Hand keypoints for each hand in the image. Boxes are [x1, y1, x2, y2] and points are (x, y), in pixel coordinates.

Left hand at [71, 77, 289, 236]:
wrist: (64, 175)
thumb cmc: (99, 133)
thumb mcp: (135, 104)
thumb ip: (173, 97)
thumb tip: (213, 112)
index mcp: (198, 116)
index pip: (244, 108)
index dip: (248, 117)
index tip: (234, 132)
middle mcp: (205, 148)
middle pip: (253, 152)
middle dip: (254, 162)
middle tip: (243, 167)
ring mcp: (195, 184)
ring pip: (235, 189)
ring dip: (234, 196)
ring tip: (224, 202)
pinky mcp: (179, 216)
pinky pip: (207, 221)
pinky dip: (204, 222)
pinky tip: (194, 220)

#####

• **TASK TO COMPLETE**
Your task is to reproduce, exactly and exclusively, the lines from the one holding "ring dip: (234, 196)" through the final line of the listing.

• **EXERCISE RESPONSE**
ring dip: (234, 196)
ring tip: (224, 202)
pinky mcp: (179, 216)
pinky pip: (207, 221)
pinky dip: (204, 222)
pinky tip: (194, 220)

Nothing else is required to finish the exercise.